When Bertha heard the door open, from an involuntary impulse of alarm she took refuge in the inner room of the pavilion, whither Arnold followed her, and whence he could hear, in the hasty conversation that followed between De Morville and Paula, that the latter at least had never forgotten her duty as his wife.
De Morville, reassured by the most tender protestations of Paula, who urged his immediate departure, had just requested one kiss on his forehead, when De Brévannes, deceived by the dusk, by Bertha's cloak, and particularly by his conviction that his wife was in the châlet, shot the princess.
The next morning the shawl of Iris was found floating in one of the lakes.

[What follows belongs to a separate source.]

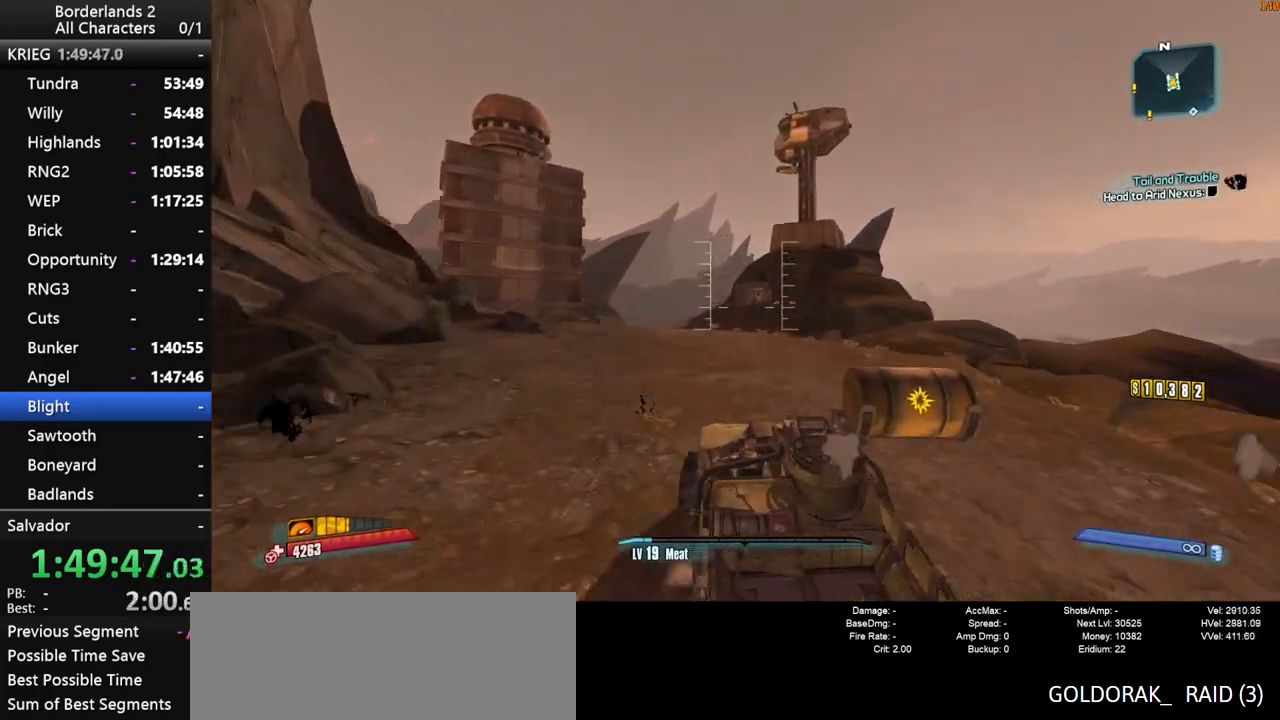
{"keys": ["w"], "mouse": [], "mouse_move": "left", "events": []}
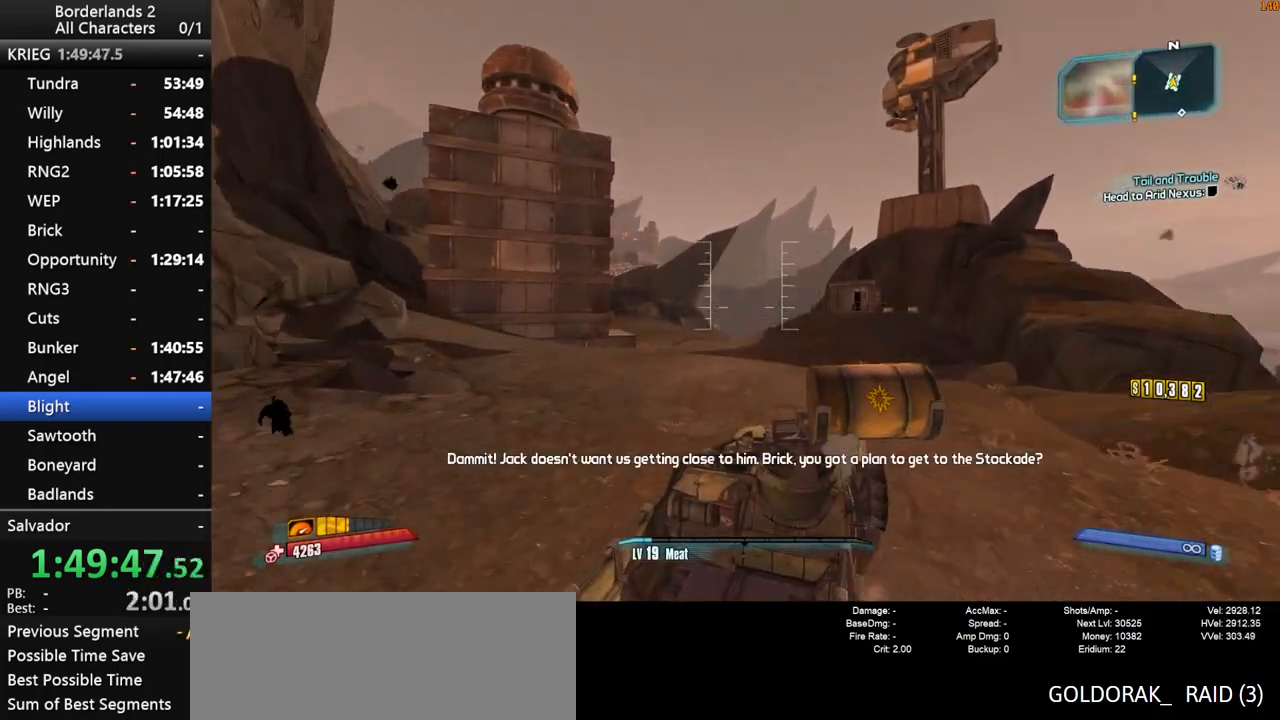
{"keys": ["w"], "mouse": [], "mouse_move": "left", "events": []}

It may be remembered that De Morville had said to Paula that a solemn oath forced him to avoid every occasion of seeing her. This was another of the machinations of Iris. Jealous of this new attachment of her mistress, the gipsy girl had gone to Madame de Morville, and represented to her a fearful picture of the fierce and suspicious jealousy of the Prince de Hansfeld, who was, she asserted, capable of destroying M. de Morville in some murderous stratagem, if he any longer carried on his liaison with the princess. Madame de Morville, alarmed at the dangers which threatened her son, made him take an oath, without revealing to him the cause of her alarm, to think no more of Madame de Hansfeld unless she became a widow. De Morville, although this oath cost him dear, saw his adored mother so agitated, so supplicating, and her health so frail, that he felt a refusal would be a terrible, perchance a mortal blow. He yielded—promised.
* * * * *
Eighteen months after these events, Bertha Raimond, princess de Hansfeld, went with Arnold and the old engraver to Germany, where the three took up their permanent abode.